Ce sont bien deux groupes légendaires qui se sont produits sur la place du marché ce lundi 15 juillet.
Deux groupes pionniers que sont Air, avec son électro-pop précurseur de la French touch, et Massive Attack, inventeur du trip hop, ce mélange de hip-hop, de dub et de nappes où la guitare électrique côtoie la musique électronique. Un mix dont seule la ville anglaise de Bristol a le secret.
C'est donc les Français de Air qui ont ouvert la marche, malgré une pluie orageuse, forçant le groupe à raccourcir sa prestation d'une trentaine de minutes pour ne pas bousculer l'horaire. Dommage, mais pas si dramatique, puisque les spectateurs fans du «french pop band» avaient pu les voir en janvier dernier au Victoria Hall de Genève, lors du Festival Antigel.
C'est véritablement cette deuxième partie qui s'est fait attendre, interminablement, dans la fosse archipleine de la place du marché de Montreux. Une petite structure sur le papier, 3 000 personnes, mais dont le ressenti est littéralement 30 000.
Une jeune femme à côté de moi a fait un malaise, pour vous faire une idée de la densité du truc. C’est donc peu dire que Massive Attack était désiré, puisque ce concert à guichets fermés était la première soirée du Montreux Jazz Festival à afficher complet.
Si vous faites partie des gens ni tout à fait vieux, ni tout à fait jeunes tels que moi (c'est-à-dire un millennial) et que vous avez connu la musique avant Taylor Swift, vous n'êtes pas sans savoir que Massive Attack compte parmi les artistes clés de la musique alternative par leur originalité visionnaire et leur influence.
De l'album Blue Lines en 1991 jusqu'à Heligoland en 2010, Massive Attack a su se réinventer à chaque fois et a vu ses morceaux intégrer un nombre incalculable de films et séries, jusqu'à toucher les oreilles du grand public en devenant le générique de la série Dr. House.
Le collectif de Bristol n'a jamais caché son penchant politique dans son art, à tel point que chaque concert est une dénonciation du capitalisme et de l'impérialisme, ainsi qu'un plaidoyer pour les migrants et les victimes de conflits du monde entier.
La conscience politique du public montreusien s'est forcément élevée hier soir, lorsque les morts de Gaza se sont affichés en chiffres ou devant les images de la guerre de Vladimir Poutine. De la puce Neuralink d'Elon Musk, aux conflits au Moyen-Orient et en Ukraine, en passant par le complotisme Qanon, le show visuel de Massive Attack a des allures d'installations d'art contemporain hypnotisant sur l'état du monde.
Un parti pris, qui dans la forme autant que dans le fond, me rappelle cette théorie alimentée depuis 2016 par les médias britanniques sur l'identité du street-artiste Banksy.
En effet, de nombreuses coïncidences tendent à croire que Banksy serait en réalité Robert Del Naja, le leader du groupe Massive Attack.
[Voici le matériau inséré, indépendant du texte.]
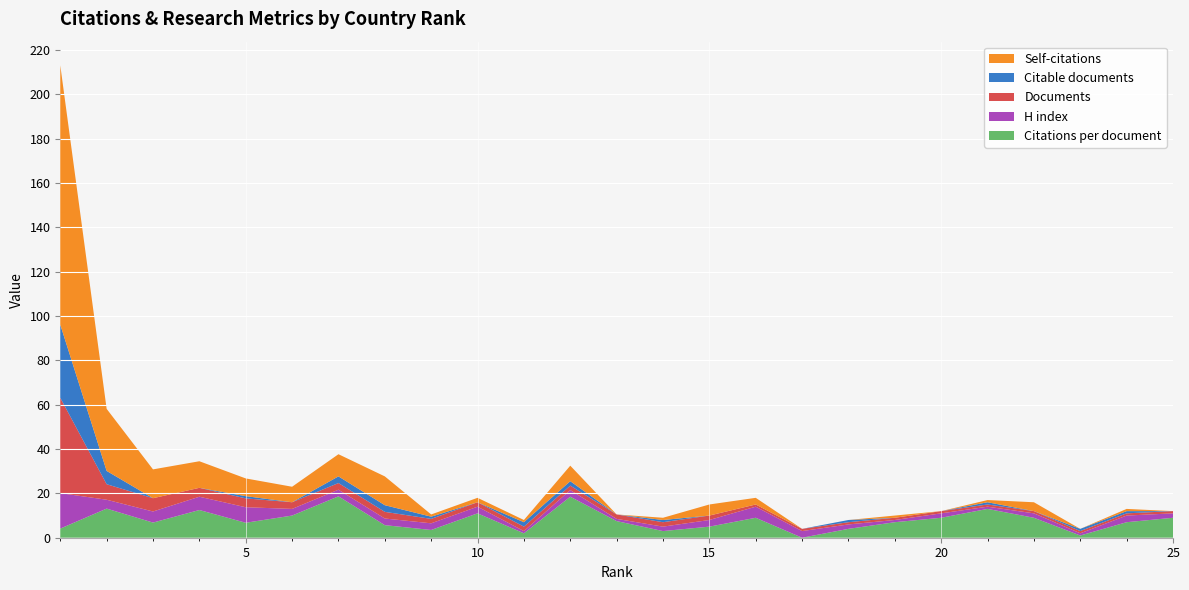

Reading right to left, list all the values displayed in this chart.

Citations per document: 25=9.0	24=7.0	23=1.0	22=9.0	21=13.0	20=9.0	19=7.0	18=4.0	17=0.0	16=9.0	15=5.0	14=3.0	13=7.5	12=18.5	11=2.0	10=11.0	9=3.5	8=5.7	7=18.7	6=10.0	5=6.8	4=12.5	3=6.8	2=13.1	1=4.1
H index: 25=2.0	24=3.0	23=1.0	22=2.0	21=1.0	20=2.0	19=1.0	18=2.0	17=3.0	16=5.0	15=3.0	14=2.0	13=1.0	12=3.0	11=1.0	10=3.0	9=3.0	8=3.0	7=3.0	6=3.0	5=7.0	4=6.0	3=5.0	2=4.0	1=16.0
Documents: 25=1.0	24=1.0	23=1.0	22=1.0	21=1.0	20=1.0	19=1.0	18=1.0	17=1.0	16=1.0	15=2.0	14=2.0	13=2.0	12=2.0	11=2.0	10=2.0	9=2.0	8=3.0	7=3.0	6=3.0	5=4.0	4=4.0	3=6.0	2=7.0	1=43.0
Citable documents: 25=0.0	24=1.0	23=1.0	22=0.0	21=1.0	20=0.0	19=0.0	18=1.0	17=0.0	16=0.0	15=0.0	14=1.0	13=0.0	12=2.0	11=2.0	10=0.0	9=1.0	8=3.0	7=3.0	6=0.0	5=1.0	4=0.0	3=0.0	2=6.0	1=33.0
Self-citations: 25=0.0	24=1.0	23=0.0	22=4.0	21=1.0	20=0.0	19=1.0	18=0.0	17=0.0	16=3.0	15=5.0	14=1.0	13=0.0	12=7.0	11=1.0	10=2.0	9=1.0	8=13.0	7=10.0	6=7.0	5=8.0	4=12.0	3=13.0	2=28.0	1=117.0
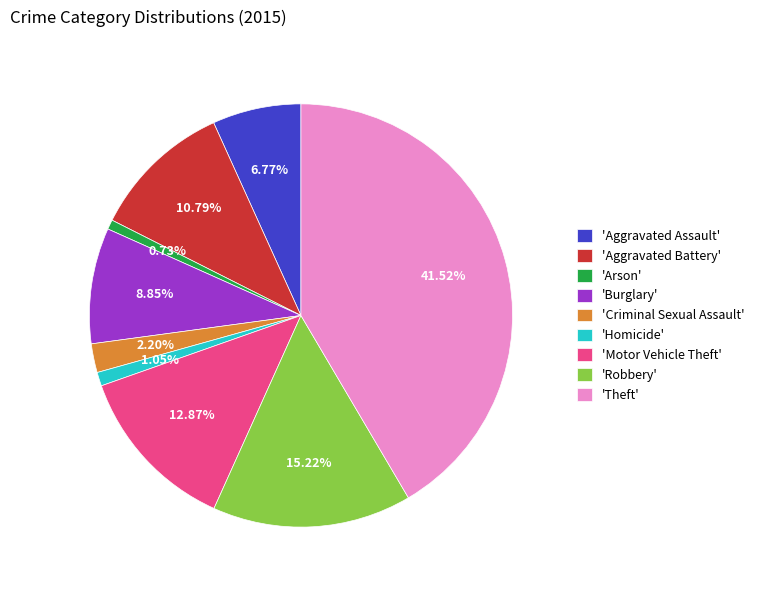

How many segments does this pie chart have?

9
En effet, tous deux viennent de Bristol et lui aussi était un graffeur dans les années 1980. L’autre argument avancé par les médias britanniques n’est autre que les déplacements de Massive Attack coïncident avec ceux de Banksy.
Mais surtout, les points communs qui relient les deux hommes sont leur opinion politique et leur vision du monde qu'ils affichent toujours de manière cynique et subtile, l'un sur scène, l'autre sur des murs.
Si cette histoire est de l'ordre de la légende, le bouleversant ciné-concert livré par le collectif aura probablement eu le même impact émotionnel sur son public que les œuvres au pochoir du célèbre artiste.
Au-delà du spectacle lumineux et visuel, ce qui m'aura surtout touché, c'est la présence sur scène de la chanteuse Elizabeth Fraser, du cultissime groupe Cocteau Twins. Cette Écossaise de 60 ans est la voix derrière les sublimes chansons Teardrop, Black Milk et Group Four de l'abum Mezzanine (1998).
Une grande dame qui n'a rien perdu de son aura et dont la voix éthérée et céleste est considérée comme un instrument à part entière.
Le journal britannique The Telegraph l'avait même baptisée «La voix de Dieu», un surnom qui n'est en rien galvaudé, puisque c'est véritablement par son timbre que j'ai été touché par la grâce, comme les 3 000 personnes qui m'accompagnaient.
L'espace d'une soirée, Montreux aura connu un show éblouissant où le politique s'est mêlé à la musique avec un concert qui prend aux tripes, livrant un coup de massue dont on ressort un peu plus conscient, mais surtout un peu plus léger.